Soon the phone rang again. Now it was after 11 p.m., and I couldn’t get to the phone in time to answer. I decided to call this person back. I explained that they had been calling my number and who I was. The person on the other end apologized and apologized and said they were very embarrassed about the language they used. Yes, they had the wrong number. I wished them a good evening.
A half hour later my phone rang again with no message. Clearly this person’s speed dial did not get changed. The next evening they called ordering a pizza on my answering machine.
You might wonder where I am going with this article. I have a little advice that even I might need to remember. How often do we call someone and not listen to the message left on the answering machine? I do that, too, because I am often busy and stressed when I am calling someone. So tip No. 1: Listen to the recording on the number where you are calling.
Tip No. 2: No matter how angry you are, if you have to apologize for the message you left on the wrong answering machine, maybe you shouldn’t be leaving that same message on the right answering machine.
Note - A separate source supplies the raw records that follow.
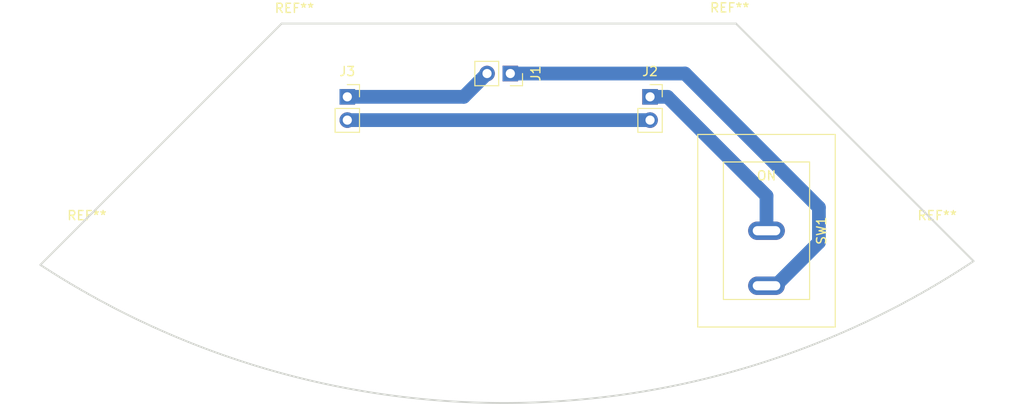
<source format=kicad_pcb>
(kicad_pcb (version 20211014) (generator pcbnew)

  (general
    (thickness 1.6)
  )

  (paper "A4")
  (layers
    (0 "F.Cu" signal)
    (31 "B.Cu" signal)
    (32 "B.Adhes" user "B.Adhesive")
    (33 "F.Adhes" user "F.Adhesive")
    (34 "B.Paste" user)
    (35 "F.Paste" user)
    (36 "B.SilkS" user "B.Silkscreen")
    (37 "F.SilkS" user "F.Silkscreen")
    (38 "B.Mask" user)
    (39 "F.Mask" user)
    (40 "Dwgs.User" user "User.Drawings")
    (41 "Cmts.User" user "User.Comments")
    (42 "Eco1.User" user "User.Eco1")
    (43 "Eco2.User" user "User.Eco2")
    (44 "Edge.Cuts" user)
    (45 "Margin" user)
    (46 "B.CrtYd" user "B.Courtyard")
    (47 "F.CrtYd" user "F.Courtyard")
    (48 "B.Fab" user)
    (49 "F.Fab" user)
    (50 "User.1" user)
    (51 "User.2" user)
    (52 "User.3" user)
    (53 "User.4" user)
    (54 "User.5" user)
    (55 "User.6" user)
    (56 "User.7" user)
    (57 "User.8" user)
    (58 "User.9" user)
  )

  (setup
    (stackup
      (layer "F.SilkS" (type "Top Silk Screen"))
      (layer "F.Paste" (type "Top Solder Paste"))
      (layer "F.Mask" (type "Top Solder Mask") (thickness 0.01))
      (layer "F.Cu" (type "copper") (thickness 0.035))
      (layer "dielectric 1" (type "core") (thickness 1.51) (material "FR4") (epsilon_r 4.5) (loss_tangent 0.02))
      (layer "B.Cu" (type "copper") (thickness 0.035))
      (layer "B.Mask" (type "Bottom Solder Mask") (thickness 0.01))
      (layer "B.Paste" (type "Bottom Solder Paste"))
      (layer "B.SilkS" (type "Bottom Silk Screen"))
      (copper_finish "None")
      (dielectric_constraints no)
    )
    (pad_to_mask_clearance 0)
    (pcbplotparams
      (layerselection 0x0001000_fffffffe)
      (disableapertmacros false)
      (usegerberextensions false)
      (usegerberattributes false)
      (usegerberadvancedattributes false)
      (creategerberjobfile false)
      (svguseinch false)
      (svgprecision 6)
      (excludeedgelayer true)
      (plotframeref false)
      (viasonmask false)
      (mode 1)
      (useauxorigin false)
      (hpglpennumber 1)
      (hpglpenspeed 20)
      (hpglpendiameter 15.000000)
      (dxfpolygonmode true)
      (dxfimperialunits true)
      (dxfusepcbnewfont true)
      (psnegative false)
      (psa4output false)
      (plotreference true)
      (plotvalue true)
      (plotinvisibletext false)
      (sketchpadsonfab false)
      (subtractmaskfromsilk false)
      (outputformat 1)
      (mirror false)
      (drillshape 0)
      (scaleselection 1)
      (outputdirectory "")
    )
  )

  (net 0 "")
  (net 1 "Net-(J1-Pad1)")
  (net 2 "Net-(J1-Pad2)")
  (net 3 "Net-(J2-Pad1)")
  (net 4 "Net-(J2-Pad2)")

  (footprint "MountingHole:MountingHole_3.2mm_M3" (layer "F.Cu") (at 158.5468 70.6882))

  (footprint "Connector_PinSocket_2.54mm:PinSocket_1x02_P2.54mm_Vertical" (layer "F.Cu") (at 134.62 73.66 -90))

  (footprint "Connector_PinSocket_2.54mm:PinSocket_1x02_P2.54mm_Vertical" (layer "F.Cu") (at 149.86 76.2))

  (footprint "Connector_PinSocket_2.54mm:PinSocket_1x02_P2.54mm_Vertical" (layer "F.Cu") (at 116.84 76.2))

  (footprint "KiCad_Library:DS-850k" (layer "F.Cu") (at 162.56 90.805 90))

  (footprint "MountingHole:MountingHole_3.2mm_M3" (layer "F.Cu") (at 88.4428 93.345))

  (footprint "MountingHole:MountingHole_3.2mm_M3" (layer "F.Cu") (at 111.0742 70.739))

  (footprint "MountingHole:MountingHole_3.2mm_M3" (layer "F.Cu") (at 181.1782 93.345))

  (gr_line (start 109.678865 68.20826) (end 159.22938 68.20826) (layer "Edge.Cuts") (width 0.2) (tstamp 23f0528b-5c4b-4b48-9cbe-f63877f21a5a))
  (gr_line (start 159.22938 68.20826) (end 185.143223 94.122104) (layer "Edge.Cuts") (width 0.2) (tstamp 2bdf06d2-34e4-416f-9d91-ce273d1376f4))
  (gr_arc (start 185.143223 94.122104) (mid 134.312761 109.591012) (end 83.361136 94.525989) (layer "Edge.Cuts") (width 0.2) (tstamp 53bb2b18-3b7f-4dc7-b2cf-b58e5d77a2fd))
  (gr_line (start 83.361136 94.525989) (end 109.678865 68.20826) (layer "Edge.Cuts") (width 0.2) (tstamp c34d11bb-670c-468e-9d27-e62a575f0bd5))

  (segment (start 168.275 88.265) (end 168.275 92.075) (width 1.5) (layer "B.Cu") (net 1) (tstamp 2b334263-dc34-4b47-9acf-185854cb55d2))
  (segment (start 153.67 73.66) (end 168.275 88.265) (width 1.5) (layer "B.Cu") (net 1) (tstamp 30210b84-349e-41a2-aeef-24234e94c047))
  (segment (start 134.62 73.66) (end 153.67 73.66) (width 1.5) (layer "B.Cu") (net 1) (tstamp 485f97ba-f140-4b9b-8745-9ad16f6fef4b))
  (segment (start 163.545 96.805) (end 162.56 96.805) (width 1.5) (layer "B.Cu") (net 1) (tstamp 7e8e7e6d-544e-4259-a3b6-9dc02dc3386f))
  (segment (start 168.275 92.075) (end 163.545 96.805) (width 1.5) (layer "B.Cu") (net 1) (tstamp c27f552b-e3a3-446e-baba-57c3ea25cf5c))
  (segment (start 129.54 76.2) (end 132.08 73.66) (width 1.5) (layer "B.Cu") (net 2) (tstamp 39e5e6f4-58fb-4a56-ae0c-38231183e5ab))
  (segment (start 116.84 76.2) (end 129.54 76.2) (width 1.5) (layer "B.Cu") (net 2) (tstamp 910efc3e-4e7e-4dc8-b552-7c2c674bc77e))
  (segment (start 162.56 90.805) (end 162.56 86.995) (width 1.5) (layer "B.Cu") (net 3) (tstamp 39ccc131-94f7-476f-964e-6006bdf7f9ad))
  (segment (start 162.56 86.995) (end 151.765 76.2) (width 1.5) (layer "B.Cu") (net 3) (tstamp 3da9a654-ee94-4c64-adc0-570e098bef8b))
  (segment (start 151.765 76.2) (end 149.86 76.2) (width 1.5) (layer "B.Cu") (net 3) (tstamp d6e7b96b-1a9e-446f-ba23-e5412c50202b))
  (segment (start 116.84 78.74) (end 149.86 78.74) (width 1.5) (layer "B.Cu") (net 4) (tstamp 4cedc774-27d6-4fd4-acf8-b9beebfc3e81))

  (group "" (id ec2104fa-0fa9-4e40-80d4-8ddfddf4bd78)
    (members
      23f0528b-5c4b-4b48-9cbe-f63877f21a5a
      2bdf06d2-34e4-416f-9d91-ce273d1376f4
      53bb2b18-3b7f-4dc7-b2cf-b58e5d77a2fd
      c34d11bb-670c-468e-9d27-e62a575f0bd5
    )
  )
)

</source>
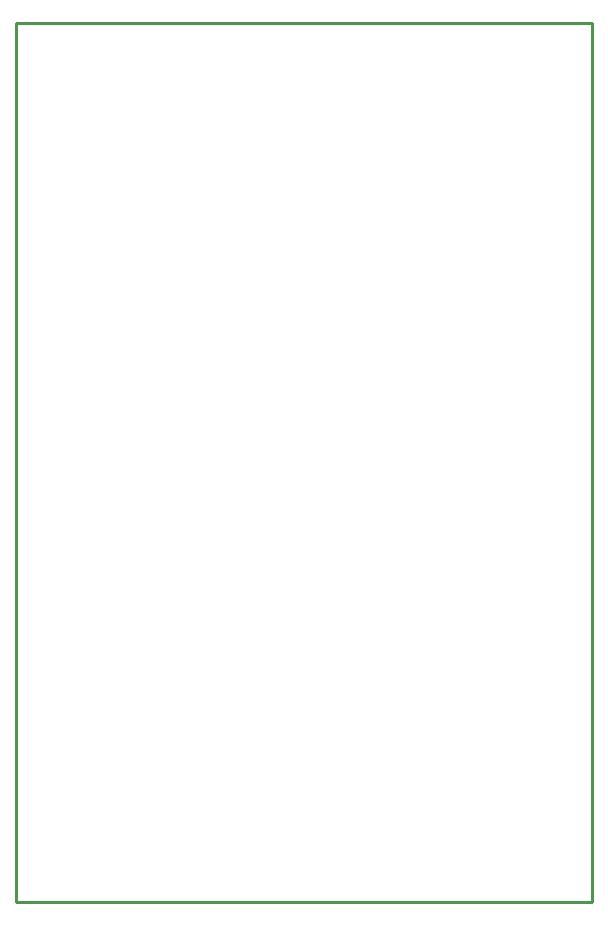
<source format=gko>
G04*
G04 #@! TF.GenerationSoftware,Altium Limited,Altium Designer,19.0.10 (269)*
G04*
G04 Layer_Color=16711935*
%FSLAX24Y24*%
%MOIN*%
G70*
G01*
G75*
%ADD16C,0.0100*%
D16*
X0Y0D02*
X19200D01*
Y29300D01*
X0D02*
X19200D01*
X0Y0D02*
Y29300D01*
M02*

</source>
If you feel embarrassed by the message left on the wrong answering machine for a stranger, you might ask yourself why you shouldn’t feel embarrassed leaving that message for someone you know or someone you love.
Yes, in the olden days some of the messages we now leave on answering machines would have made someone hang up on us immediately. However I wonder if we would have said those things face to face before the advent of answering machines. Anonymity occasionally changes our behavior.